*** PROVIDED PASSAGE ***

Gender equality is still a goal, but not a present reality, for university campuses around the world, according to a new report from UN Women, released Tuesday at the 71st United Nations General Assembly.

"Each generation of university students that emerges from these formative years of education is a new chance for the world to make progress," said Phumzile Mlambo-Ngcuka, UN Under-Secretary-General and executive director of UN Women, in a press release.

The report stems from a project titled "IMPACT 10x10x10" to reflect the 10 heads of state, 10 chief executive officers, and 10 university presidents tasked with articulating gender equality in their respective arenas.

The education report, unveiled Tuesday, presented results from a study of three key aspects of gender equality on 10 university campuses: representation of men and women on university staffs, the majors chosen by men and women, and the access female students have to academic and professional opportunities. 

"A good university is like a tiny utopia – it's a miniature model of how the whole of society could look," said UN Goodwill Ambassador Emma Watson at the launch of the report, the first time she has spoken at the UN since 2014. "All our IMPACT Champions have chosen to make gender parity a central part of the way they educate their students."

The IMAPCT 10x10x10 project falls under the umbrella of Ms. Waton's HeForShe 2014 initiative that aims to involve men and boys in the fight for gender equality. All 30 of the project participants are men, from 19 countries.

"The university experience must make it clear that the safety of women, minorities, and anyone who may be vulnerable, is a right and not a privilege," Ms. Watson said. "A right that will be respected by a community that supports and respects survivors, and recognizes that when one person's safety is violated, the safety of everyone should feel violated."

The report found many prominent gender disparities at universities.

When choosing a major, for instance, women and men still disproportionately choose to follow academic tracks that fit with presumed gender stereotypes, such as nursing and engineering respectively. Additionally, while student populations are equally balanced at the 10 universities studied, the populations of instructors and professors still skew heavily male.

At Georgetown University in Washington, D.C., men represent 74 percent of the university leadership and 64 percent of its tenured professors. Similar numbers were seen at the University of Oxford in England, where only 23 percent of tenured professors and 38 percent of senior leadership are women.

But the report also detailed paths to progress. All 10 schools have committed to monitoring progress on an array of educational commitments, including closing the gender gap in the faculty, creating centers for gender equality, and tackling sexual assault and violence on campus.

"Sustainable development is not possible and peace will not be lasting, without empowering every girl and woman," said Irina Bokova, director-general of the UN Educational, Scientific and Cultural Organization (UNESCO), at the launch of the Impact 10x10x10 report

"I see the face of the new global agenda as that of a 12-year-old girl, in school, not forced into marriage or work. It is the face of a 20-year-old woman, at university, creating and sharing knowledge. This is the importance of the HeForShe IMPACT 10x10x10 Initiative," she said.

Material from the Associated Press was used in this report.

*** STUDY MATERIAL ***

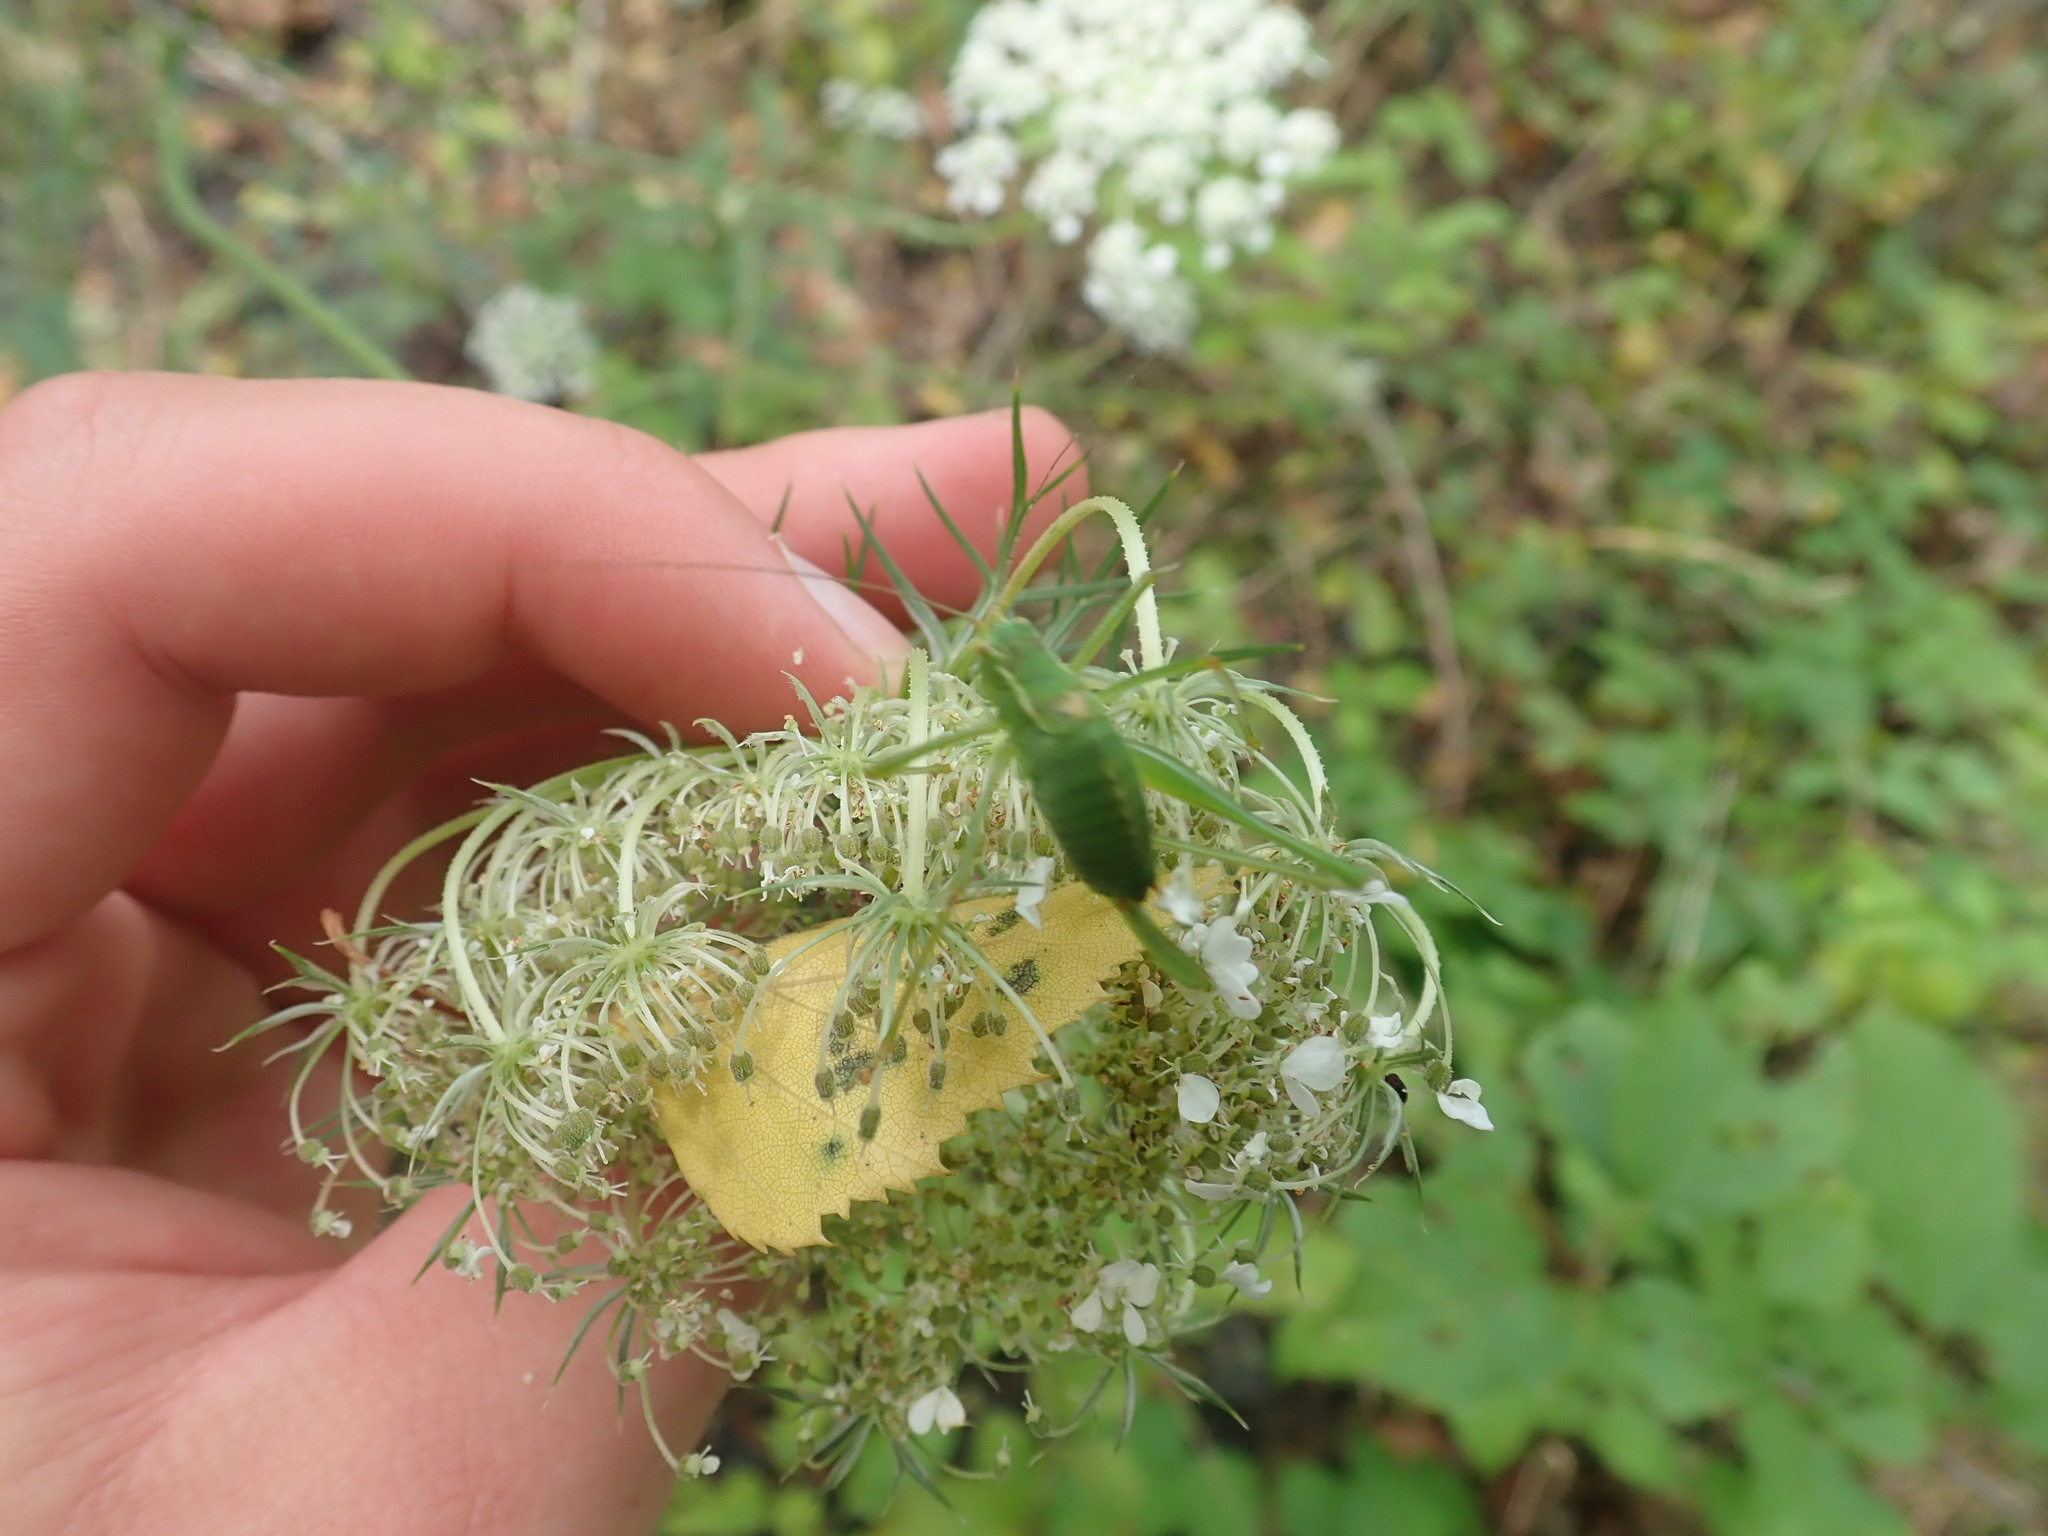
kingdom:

***
*** STUDY MATERIAL ***

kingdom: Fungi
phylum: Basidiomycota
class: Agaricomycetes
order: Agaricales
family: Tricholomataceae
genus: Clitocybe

***

» **WORK INSTRUCTIONS**:
[a] Please copy the article on campus gender equality word for word, from "But the report" up to and including "in this report.".
[b] Name each person whom the article on campus gender equality quotes directly.

» **OUTPUTS FOR THE TASKS**:
[a]
But the report also detailed paths to progress. All 10 schools have committed to monitoring progress on an array of educational commitments, including closing the gender gap in the faculty, creating centers for gender equality, and tackling sexual assault and violence on campus.

"Sustainable development is not possible and peace will not be lasting, without empowering every girl and woman," said Irina Bokova, director-general of the UN Educational, Scientific and Cultural Organization (UNESCO), at the launch of the Impact 10x10x10 report

"I see the face of the new global agenda as that of a 12-year-old girl, in school, not forced into marriage or work. It is the face of a 20-year-old woman, at university, creating and sharing knowledge. This is the importance of the HeForShe IMPACT 10x10x10 Initiative," she said.

Material from the Associated Press was used in this report.

[b]
Phumzile Mlambo-Ngcuka
Emma Watson
Irina Bokova